**PROBLEMS TO SOLVE**
A: From the summary of natural inflation in type IIB string theory, list every quantity or set of moduli it says is stabilized.
B: Using the summary of natural inflation in type IIB string theory, decide whether each statement agrees with it: (i) the inflaton is identified with the real part of a complex structure modulus; (ii) the inflaton potential is generated by gaugino condensation; (iii) the modulations push the scalar spectral index out of agreement with Planck/WMAP data. Answer yes or no for each, quoting the deciding words.
C: Pick up the summary of natural inflation in type IIB string theory after its last sentence and carry it on.

**SOURCE PASSAGE**
......
Natural inflation with and without modulations in type IIB string theory

TL;DR

This paper proposes a string-theoretic realization of natural inflation in type IIB string theory on toroidal orientifolds, identifying the inflaton with the imaginary part of a complex structure modulus ${\rm Im}\,U^2$ and achieving a trans-Planckian axion decay constant through moduli-dependent one-loop threshold corrections to the gauge kinetic function. Moduli stabilization proceeds in two stages: flux-induced stabilization of $S$ and heavy complex structure combinations, followed by racetrack (or KKLT-like) non-perturbative stabilization of the Kähler modulus and remaining light moduli, yielding a light inflaton sector decoupled from heavy fields. The inflaton potential is generated by gaugino condensation and can take the standard natural inflation form $V_{\rm eff}=\Lambda_1\left(1-\cos(\lambda_1\phi)\right)$, with possible modulations $V_{\rm mod}=\Lambda_2\cos(\lambda_2\phi)$ arising from finite-loop corrections; these modulations can adjust predictions for the tensor-to-scalar ratio $r$ while keeping the scalar spectral index $n_s$ in agreement with Planck/WMAP data, providing a flexible framework that includes both unmodulated and modulated natural inflation. The work connects explicit stringy threshold corrections, via the Dedekind eta-function, to inflationary observables and outlines potential extensions to richer Calabi–Yau settings and reheating dynamics.
......
**EXCERPTED DATA**
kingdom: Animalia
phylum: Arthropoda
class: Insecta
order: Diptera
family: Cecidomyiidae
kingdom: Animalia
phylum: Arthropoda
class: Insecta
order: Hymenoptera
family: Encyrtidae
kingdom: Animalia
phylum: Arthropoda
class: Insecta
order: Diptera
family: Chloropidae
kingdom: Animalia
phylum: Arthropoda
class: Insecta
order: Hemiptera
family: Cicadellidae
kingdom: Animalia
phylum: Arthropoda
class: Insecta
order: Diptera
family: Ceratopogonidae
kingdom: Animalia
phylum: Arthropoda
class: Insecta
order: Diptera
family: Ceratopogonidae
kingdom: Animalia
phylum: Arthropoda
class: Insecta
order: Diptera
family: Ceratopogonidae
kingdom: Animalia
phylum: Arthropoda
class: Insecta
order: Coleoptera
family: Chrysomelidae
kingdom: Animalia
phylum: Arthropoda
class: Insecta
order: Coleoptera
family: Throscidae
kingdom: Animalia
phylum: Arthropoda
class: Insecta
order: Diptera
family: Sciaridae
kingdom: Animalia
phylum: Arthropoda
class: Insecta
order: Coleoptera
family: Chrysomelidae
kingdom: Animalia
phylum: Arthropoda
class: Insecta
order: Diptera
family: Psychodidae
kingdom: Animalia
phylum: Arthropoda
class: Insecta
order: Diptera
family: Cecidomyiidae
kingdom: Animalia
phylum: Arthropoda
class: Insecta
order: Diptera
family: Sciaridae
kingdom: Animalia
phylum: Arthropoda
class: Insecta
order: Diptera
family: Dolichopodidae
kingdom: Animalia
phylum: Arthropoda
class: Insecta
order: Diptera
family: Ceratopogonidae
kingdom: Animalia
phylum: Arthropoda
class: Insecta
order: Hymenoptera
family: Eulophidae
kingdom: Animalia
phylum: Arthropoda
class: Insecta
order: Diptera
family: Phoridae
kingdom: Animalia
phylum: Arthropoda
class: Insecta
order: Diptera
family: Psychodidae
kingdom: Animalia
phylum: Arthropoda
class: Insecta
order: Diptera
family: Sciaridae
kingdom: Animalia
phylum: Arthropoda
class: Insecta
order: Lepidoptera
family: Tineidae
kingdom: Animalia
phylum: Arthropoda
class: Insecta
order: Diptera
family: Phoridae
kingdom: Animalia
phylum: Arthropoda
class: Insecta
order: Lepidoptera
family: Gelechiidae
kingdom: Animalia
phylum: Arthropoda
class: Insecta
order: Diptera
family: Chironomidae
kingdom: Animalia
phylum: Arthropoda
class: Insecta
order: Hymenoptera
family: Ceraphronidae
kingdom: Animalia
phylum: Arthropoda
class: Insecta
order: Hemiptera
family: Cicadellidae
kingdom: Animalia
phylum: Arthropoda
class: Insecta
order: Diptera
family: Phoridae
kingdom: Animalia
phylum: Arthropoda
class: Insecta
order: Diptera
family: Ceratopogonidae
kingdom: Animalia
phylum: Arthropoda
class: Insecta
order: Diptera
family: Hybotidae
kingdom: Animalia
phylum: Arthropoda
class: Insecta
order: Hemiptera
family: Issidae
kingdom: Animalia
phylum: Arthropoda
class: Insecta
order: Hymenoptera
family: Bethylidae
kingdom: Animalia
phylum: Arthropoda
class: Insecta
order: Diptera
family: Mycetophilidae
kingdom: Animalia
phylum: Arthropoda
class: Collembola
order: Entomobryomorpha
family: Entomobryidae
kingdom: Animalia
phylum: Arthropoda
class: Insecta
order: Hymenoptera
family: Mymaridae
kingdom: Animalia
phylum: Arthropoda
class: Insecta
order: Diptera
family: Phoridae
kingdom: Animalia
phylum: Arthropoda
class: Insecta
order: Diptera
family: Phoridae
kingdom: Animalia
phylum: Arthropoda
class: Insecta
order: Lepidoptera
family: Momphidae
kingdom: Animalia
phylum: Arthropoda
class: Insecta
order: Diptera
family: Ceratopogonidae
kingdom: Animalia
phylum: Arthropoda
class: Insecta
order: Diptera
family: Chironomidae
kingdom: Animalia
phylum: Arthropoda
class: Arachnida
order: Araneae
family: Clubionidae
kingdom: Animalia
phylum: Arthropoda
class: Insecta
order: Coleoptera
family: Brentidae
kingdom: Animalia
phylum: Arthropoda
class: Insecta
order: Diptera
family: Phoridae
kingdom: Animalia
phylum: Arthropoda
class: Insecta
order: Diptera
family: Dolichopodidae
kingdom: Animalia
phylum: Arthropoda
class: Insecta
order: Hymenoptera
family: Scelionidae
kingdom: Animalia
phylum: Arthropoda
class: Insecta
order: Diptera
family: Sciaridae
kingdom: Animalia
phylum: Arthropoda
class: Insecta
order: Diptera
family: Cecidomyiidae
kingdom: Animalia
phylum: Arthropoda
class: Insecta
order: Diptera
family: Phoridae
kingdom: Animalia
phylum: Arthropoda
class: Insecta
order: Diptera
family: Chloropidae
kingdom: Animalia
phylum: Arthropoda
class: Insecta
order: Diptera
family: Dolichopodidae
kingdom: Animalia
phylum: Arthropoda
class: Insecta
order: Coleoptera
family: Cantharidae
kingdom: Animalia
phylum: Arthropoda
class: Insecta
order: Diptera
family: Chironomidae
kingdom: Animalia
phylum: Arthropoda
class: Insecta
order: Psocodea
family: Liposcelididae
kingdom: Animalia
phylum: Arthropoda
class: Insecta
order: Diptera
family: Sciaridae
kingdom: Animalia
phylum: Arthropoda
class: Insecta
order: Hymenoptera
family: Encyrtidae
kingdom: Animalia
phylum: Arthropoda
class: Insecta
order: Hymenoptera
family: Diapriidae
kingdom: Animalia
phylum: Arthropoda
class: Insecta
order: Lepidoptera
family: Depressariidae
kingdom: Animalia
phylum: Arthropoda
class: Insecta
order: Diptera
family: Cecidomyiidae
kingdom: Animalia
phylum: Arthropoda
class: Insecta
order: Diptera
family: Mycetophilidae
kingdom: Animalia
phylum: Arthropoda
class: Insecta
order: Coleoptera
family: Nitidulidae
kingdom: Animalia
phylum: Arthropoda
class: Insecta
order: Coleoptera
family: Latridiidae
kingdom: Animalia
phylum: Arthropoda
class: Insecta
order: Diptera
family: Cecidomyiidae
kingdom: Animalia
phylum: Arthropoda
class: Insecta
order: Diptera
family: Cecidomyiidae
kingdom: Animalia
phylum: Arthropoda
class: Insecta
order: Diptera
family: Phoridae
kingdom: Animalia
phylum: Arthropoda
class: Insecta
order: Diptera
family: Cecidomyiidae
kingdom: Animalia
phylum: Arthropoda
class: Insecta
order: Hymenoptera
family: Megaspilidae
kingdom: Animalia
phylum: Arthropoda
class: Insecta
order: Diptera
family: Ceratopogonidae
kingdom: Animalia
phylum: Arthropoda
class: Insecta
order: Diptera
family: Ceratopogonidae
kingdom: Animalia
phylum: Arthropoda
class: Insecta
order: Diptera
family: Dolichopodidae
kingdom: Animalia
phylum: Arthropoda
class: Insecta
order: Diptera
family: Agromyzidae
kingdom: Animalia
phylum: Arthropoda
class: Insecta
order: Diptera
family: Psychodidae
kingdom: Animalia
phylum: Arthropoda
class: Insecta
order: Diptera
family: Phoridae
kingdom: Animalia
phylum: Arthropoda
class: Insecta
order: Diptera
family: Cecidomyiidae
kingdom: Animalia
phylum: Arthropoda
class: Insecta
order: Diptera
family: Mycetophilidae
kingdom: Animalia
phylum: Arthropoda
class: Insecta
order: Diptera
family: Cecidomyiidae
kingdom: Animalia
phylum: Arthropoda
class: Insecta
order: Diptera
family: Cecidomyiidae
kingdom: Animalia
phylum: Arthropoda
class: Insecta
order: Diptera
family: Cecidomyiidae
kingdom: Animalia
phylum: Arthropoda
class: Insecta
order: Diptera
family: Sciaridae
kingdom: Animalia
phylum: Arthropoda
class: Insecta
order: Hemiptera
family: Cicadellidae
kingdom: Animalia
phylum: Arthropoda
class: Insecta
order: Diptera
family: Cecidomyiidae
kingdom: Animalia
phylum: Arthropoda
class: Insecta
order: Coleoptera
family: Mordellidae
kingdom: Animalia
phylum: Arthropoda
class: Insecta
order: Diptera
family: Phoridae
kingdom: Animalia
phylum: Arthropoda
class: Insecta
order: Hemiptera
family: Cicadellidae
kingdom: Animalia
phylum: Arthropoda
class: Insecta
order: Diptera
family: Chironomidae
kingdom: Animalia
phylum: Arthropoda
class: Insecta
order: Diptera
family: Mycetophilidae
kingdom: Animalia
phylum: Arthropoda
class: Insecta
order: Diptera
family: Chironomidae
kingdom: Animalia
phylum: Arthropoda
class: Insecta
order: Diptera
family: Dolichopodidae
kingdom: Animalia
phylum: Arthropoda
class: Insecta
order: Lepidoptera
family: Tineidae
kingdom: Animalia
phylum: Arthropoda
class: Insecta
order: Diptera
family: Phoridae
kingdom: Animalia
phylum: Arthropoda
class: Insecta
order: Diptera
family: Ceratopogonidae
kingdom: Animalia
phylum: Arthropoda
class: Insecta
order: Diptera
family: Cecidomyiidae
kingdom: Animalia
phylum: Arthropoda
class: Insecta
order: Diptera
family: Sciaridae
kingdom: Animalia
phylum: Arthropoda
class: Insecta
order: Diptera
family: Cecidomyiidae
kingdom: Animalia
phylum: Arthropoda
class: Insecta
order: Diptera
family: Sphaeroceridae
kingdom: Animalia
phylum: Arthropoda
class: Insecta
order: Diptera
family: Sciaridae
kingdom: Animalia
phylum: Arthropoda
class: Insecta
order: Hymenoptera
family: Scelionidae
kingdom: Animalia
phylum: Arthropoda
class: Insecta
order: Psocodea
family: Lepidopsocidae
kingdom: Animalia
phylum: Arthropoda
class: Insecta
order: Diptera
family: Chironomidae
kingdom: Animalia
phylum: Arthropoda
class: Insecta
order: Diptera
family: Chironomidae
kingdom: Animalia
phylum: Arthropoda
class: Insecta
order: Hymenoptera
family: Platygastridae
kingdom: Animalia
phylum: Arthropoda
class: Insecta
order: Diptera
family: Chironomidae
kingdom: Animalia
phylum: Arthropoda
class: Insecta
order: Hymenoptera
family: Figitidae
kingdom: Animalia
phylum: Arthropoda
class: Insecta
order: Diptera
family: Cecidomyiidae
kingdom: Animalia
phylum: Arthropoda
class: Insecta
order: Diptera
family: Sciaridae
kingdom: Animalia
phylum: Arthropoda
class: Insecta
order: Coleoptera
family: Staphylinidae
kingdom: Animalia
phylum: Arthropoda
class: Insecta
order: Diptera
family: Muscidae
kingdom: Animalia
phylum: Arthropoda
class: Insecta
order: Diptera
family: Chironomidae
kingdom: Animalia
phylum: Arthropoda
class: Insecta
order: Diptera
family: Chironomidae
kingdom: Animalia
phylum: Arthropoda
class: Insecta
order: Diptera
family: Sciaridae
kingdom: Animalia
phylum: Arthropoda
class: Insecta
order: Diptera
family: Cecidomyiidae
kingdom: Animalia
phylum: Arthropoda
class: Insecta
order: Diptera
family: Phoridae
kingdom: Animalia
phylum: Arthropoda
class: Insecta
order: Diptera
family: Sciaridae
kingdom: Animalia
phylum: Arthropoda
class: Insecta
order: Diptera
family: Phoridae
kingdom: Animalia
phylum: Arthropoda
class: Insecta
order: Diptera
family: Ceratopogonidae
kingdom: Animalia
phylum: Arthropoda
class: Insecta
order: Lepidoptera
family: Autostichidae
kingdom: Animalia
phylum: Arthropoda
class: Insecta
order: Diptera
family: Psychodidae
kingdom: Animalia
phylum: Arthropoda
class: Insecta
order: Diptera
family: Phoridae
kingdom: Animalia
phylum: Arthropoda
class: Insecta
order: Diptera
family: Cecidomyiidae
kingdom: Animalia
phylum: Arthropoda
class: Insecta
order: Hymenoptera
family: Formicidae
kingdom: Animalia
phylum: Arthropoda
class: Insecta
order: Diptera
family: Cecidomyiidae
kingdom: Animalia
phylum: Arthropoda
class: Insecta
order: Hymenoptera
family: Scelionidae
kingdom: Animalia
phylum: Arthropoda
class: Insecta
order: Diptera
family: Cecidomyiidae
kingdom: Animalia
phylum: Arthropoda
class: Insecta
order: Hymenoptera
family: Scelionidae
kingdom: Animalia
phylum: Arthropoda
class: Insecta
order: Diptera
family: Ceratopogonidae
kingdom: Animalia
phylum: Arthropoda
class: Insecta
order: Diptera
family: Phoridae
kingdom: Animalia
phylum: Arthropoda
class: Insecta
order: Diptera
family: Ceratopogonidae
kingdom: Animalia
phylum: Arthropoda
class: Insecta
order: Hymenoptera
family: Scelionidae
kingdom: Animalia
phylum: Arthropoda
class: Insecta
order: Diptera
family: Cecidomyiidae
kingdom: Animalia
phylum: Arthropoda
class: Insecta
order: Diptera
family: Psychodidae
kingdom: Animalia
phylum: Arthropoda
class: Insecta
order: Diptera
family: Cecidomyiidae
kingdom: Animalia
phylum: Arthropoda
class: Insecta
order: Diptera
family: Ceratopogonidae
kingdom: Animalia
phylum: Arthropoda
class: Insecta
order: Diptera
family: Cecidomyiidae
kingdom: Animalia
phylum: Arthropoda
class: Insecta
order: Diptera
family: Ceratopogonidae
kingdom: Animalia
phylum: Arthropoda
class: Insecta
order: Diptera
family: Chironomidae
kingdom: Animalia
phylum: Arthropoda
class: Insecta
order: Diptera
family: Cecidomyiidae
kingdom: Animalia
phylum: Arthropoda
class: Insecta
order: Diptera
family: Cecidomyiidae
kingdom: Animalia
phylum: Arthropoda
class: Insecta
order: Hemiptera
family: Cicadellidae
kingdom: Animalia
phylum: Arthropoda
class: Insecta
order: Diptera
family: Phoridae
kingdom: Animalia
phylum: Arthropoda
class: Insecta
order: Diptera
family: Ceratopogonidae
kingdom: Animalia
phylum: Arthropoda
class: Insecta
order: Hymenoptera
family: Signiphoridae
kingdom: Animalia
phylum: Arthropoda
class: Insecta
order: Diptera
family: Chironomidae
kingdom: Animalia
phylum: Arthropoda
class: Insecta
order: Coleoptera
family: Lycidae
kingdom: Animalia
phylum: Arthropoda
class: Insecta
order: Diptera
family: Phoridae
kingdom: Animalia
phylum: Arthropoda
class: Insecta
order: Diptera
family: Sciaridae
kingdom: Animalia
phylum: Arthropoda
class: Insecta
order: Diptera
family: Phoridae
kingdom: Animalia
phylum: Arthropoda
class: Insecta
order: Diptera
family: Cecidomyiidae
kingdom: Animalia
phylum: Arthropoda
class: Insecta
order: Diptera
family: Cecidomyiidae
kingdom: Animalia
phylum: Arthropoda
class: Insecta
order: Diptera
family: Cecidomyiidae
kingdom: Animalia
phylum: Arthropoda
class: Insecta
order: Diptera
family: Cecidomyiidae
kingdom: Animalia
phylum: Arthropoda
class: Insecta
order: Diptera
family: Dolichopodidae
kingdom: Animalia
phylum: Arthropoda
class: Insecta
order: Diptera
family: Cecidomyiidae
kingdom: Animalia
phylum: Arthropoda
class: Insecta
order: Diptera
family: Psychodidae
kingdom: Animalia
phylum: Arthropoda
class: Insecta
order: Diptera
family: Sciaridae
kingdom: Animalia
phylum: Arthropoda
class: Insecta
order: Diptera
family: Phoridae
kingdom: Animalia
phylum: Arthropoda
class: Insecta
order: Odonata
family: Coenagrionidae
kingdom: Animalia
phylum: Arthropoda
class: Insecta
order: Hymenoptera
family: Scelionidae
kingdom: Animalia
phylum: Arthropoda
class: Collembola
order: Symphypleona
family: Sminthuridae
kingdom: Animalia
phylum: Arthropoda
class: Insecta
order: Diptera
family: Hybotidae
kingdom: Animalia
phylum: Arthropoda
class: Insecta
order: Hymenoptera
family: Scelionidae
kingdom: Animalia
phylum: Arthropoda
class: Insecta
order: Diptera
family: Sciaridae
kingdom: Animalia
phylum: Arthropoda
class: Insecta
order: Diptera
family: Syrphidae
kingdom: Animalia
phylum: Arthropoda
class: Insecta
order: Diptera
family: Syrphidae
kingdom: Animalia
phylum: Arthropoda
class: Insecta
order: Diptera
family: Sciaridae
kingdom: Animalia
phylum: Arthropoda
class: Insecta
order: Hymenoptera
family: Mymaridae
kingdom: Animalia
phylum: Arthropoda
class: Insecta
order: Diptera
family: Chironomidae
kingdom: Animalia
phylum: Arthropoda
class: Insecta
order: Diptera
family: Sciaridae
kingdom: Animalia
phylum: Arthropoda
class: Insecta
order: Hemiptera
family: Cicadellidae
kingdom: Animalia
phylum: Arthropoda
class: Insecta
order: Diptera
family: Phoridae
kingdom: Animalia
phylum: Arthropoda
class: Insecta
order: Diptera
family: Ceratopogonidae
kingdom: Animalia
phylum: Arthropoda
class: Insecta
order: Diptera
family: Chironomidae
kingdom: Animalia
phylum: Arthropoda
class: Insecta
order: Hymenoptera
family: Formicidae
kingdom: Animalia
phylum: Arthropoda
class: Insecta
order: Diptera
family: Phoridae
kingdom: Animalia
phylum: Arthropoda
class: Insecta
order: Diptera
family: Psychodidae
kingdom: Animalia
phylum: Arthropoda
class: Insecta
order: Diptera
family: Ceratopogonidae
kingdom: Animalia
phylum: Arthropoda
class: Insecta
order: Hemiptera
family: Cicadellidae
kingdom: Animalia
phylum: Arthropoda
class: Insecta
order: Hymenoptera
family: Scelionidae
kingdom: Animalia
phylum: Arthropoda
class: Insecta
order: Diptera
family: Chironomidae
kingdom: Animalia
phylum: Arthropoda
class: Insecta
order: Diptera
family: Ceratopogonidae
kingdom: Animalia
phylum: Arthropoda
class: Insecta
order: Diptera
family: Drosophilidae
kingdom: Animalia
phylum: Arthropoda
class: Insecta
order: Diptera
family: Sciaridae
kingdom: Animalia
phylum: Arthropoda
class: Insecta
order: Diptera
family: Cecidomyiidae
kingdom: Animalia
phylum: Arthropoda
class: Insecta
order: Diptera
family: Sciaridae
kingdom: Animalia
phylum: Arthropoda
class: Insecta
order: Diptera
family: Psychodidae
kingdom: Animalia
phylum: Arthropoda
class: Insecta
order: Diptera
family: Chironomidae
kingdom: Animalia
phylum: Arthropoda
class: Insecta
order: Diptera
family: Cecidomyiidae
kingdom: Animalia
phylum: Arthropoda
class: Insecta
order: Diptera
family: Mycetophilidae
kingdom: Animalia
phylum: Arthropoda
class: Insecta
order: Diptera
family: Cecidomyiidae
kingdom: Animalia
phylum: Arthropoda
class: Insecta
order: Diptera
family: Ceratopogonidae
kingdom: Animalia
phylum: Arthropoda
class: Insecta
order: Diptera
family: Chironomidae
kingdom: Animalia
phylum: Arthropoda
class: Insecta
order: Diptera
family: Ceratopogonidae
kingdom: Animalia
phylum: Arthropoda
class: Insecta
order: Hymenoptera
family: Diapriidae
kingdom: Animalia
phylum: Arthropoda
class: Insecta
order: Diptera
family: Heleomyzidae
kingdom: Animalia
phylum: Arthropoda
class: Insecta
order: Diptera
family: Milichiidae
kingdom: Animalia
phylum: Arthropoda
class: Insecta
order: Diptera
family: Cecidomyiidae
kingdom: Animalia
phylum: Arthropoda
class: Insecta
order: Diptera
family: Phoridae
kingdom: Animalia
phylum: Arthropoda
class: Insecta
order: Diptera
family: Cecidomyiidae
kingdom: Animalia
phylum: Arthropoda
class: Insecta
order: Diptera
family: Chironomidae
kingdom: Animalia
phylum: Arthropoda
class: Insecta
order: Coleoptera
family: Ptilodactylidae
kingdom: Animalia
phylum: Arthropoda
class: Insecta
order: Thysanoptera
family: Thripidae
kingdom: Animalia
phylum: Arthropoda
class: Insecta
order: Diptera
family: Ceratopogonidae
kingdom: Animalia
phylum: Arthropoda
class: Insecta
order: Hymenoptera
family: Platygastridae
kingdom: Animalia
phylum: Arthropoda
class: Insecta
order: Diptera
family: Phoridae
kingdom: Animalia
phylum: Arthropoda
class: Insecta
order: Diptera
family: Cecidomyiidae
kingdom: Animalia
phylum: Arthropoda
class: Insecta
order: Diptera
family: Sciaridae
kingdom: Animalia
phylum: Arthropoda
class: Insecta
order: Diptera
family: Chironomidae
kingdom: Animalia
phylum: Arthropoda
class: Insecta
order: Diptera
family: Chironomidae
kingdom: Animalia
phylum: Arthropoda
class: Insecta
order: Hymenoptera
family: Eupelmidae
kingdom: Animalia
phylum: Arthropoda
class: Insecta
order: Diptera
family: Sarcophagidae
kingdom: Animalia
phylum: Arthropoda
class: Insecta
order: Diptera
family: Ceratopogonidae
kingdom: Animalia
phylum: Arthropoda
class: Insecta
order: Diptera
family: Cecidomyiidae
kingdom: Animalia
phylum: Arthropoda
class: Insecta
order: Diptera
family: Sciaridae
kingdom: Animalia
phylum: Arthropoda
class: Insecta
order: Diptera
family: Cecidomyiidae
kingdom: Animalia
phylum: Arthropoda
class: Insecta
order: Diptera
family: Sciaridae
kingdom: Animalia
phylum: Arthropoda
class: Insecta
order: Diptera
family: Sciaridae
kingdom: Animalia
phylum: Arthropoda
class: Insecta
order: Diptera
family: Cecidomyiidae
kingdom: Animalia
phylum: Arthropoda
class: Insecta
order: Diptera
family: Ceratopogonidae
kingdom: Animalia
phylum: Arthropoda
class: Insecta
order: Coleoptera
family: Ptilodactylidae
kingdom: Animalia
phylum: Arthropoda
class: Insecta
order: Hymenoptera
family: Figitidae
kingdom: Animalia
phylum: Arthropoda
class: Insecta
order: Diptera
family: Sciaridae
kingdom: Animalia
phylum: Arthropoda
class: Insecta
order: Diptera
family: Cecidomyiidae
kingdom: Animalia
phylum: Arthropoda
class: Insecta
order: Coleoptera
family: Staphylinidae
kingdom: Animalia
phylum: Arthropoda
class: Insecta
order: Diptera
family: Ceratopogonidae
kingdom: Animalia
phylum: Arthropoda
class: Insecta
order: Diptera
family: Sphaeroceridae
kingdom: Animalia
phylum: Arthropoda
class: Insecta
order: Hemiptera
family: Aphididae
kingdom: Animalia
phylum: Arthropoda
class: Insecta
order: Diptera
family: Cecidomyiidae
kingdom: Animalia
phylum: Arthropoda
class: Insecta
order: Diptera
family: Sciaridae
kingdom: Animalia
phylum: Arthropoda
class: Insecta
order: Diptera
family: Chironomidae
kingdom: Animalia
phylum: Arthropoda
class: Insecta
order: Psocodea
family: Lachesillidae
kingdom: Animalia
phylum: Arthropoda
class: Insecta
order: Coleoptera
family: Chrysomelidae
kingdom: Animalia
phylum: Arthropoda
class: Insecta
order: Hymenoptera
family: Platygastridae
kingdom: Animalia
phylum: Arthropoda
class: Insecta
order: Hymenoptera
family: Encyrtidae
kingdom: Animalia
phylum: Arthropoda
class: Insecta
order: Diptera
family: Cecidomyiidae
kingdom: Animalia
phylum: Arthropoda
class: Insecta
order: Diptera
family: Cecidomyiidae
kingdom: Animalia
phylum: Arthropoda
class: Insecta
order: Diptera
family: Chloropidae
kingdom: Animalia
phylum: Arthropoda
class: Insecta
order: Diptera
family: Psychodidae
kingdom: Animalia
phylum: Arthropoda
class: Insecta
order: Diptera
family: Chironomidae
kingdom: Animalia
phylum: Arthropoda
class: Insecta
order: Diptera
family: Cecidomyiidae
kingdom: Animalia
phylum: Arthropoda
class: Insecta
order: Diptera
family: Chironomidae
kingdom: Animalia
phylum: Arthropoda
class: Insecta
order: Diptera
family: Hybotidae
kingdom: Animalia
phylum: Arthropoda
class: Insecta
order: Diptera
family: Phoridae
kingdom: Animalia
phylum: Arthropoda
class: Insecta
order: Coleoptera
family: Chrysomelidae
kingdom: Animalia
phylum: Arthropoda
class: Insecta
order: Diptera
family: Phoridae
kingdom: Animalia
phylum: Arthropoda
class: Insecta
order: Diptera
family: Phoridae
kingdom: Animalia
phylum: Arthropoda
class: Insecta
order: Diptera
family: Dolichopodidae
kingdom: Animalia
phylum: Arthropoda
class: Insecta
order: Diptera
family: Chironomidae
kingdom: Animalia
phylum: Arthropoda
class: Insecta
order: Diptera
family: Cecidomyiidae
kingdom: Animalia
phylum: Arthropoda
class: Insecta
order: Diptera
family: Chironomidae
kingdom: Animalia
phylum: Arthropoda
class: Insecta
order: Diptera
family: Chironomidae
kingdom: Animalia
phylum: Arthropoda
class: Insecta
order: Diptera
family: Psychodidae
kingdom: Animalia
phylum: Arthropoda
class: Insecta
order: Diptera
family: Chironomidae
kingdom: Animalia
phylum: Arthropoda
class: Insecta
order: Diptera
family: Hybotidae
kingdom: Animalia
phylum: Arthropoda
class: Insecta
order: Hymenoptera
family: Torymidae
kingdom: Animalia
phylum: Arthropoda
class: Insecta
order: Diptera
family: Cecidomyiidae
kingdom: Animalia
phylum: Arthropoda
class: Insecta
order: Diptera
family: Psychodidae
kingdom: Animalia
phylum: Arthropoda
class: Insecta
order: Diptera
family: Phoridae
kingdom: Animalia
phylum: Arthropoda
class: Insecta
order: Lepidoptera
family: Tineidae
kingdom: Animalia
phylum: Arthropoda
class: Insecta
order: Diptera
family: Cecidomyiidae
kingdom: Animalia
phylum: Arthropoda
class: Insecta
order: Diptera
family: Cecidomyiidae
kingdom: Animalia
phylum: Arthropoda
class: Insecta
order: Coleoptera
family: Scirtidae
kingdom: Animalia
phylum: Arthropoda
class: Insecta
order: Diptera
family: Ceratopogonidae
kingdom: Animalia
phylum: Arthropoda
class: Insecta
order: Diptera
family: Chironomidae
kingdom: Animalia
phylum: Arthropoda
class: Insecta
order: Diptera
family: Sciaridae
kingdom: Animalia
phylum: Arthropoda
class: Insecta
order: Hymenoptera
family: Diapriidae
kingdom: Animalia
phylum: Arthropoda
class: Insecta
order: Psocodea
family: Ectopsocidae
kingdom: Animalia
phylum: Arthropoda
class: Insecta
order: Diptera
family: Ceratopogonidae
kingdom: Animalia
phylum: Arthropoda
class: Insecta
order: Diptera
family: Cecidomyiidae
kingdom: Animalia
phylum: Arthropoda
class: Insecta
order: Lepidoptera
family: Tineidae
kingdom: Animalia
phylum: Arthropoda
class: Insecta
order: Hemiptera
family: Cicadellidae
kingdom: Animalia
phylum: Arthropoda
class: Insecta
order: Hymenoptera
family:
......
**EXERCISE RESPONSES**
A:
- S
- heavy complex structure combinations
- the Kähler modulus
- remaining light moduli

B:
(i) No: "identifying the inflaton with the imaginary part of a complex structure modulus"
(ii) Yes: "The inflaton potential is generated by gaugino condensation"
(iii) No: "while keeping the scalar spectral index $n_s$ in agreement with Planck/WMAP data"

C:
Abstract

We propose a mechanism for the natural inflation with and without modulation in the framework of type IIB string theory on toroidal orientifold or orbifold. We explicitly construct the stabilization potential of complex structure, dilaton and Kähler moduli, where one of the imaginary component of complex structure moduli becomes light which is identified as the inflaton. The inflaton potential is generated by the gaugino-condensation term which receives the one-loop threshold corrections determined by the field value of complex structure moduli and the axion decay constant of inflaton is enhanced by the inverse of one-loop factor. We also find the threshold corrections can also induce the modulations to the original scalar potential for the natural inflation. Depending on these modulations, we can predict several sizes of tensor-to-scalar ratio as well as the other cosmological observables reported by WMAP, Planck and/or BICEP2 collaborations.

Figures (3)

• Figure 1: Predictions of $(n_s, r)$ in the range of e-folding number, $50\leq N_e \leq 60$. For the universal value of $\langle{\rm Re}\,U^2\rangle=1$, black-solid, red-dashed, green-dashed, blue-dotdashed and orange-dotted lines correspond to the fixed ratios $b/L=1/10, 1/5, 1/4, 1/3, 1/2$, respectively.
• Figure 2: The behavior of the slow-roll parameters, $\epsilon$, $\eta$ and $\xi^2$, which correspond to black-dotdashed, red-dashed and blue-solid curves, respectively. In the left (right) panel, we set $b/L=1/5~(1/10)$ and $\langle{\rm Re}\,U^2\rangle =1.2~(2.4)$.
• Figure 3: The scalar potential $V$ versus the inflaton value $\phi$. Along with Fig. \ref{['fig:slowpara']}, the black-solid curve corresponds to the scalar potential (\ref{['eq:totinfpo']}) with modulations for the parameter $b/L=1/5$ and $\langle{\rm Re}\,U^2\rangle =1.2$. On the other hand, the red-dotted curve corresponds to the leading scalar potential (\ref{['eq:infpo']}) without modulations for the same parameters.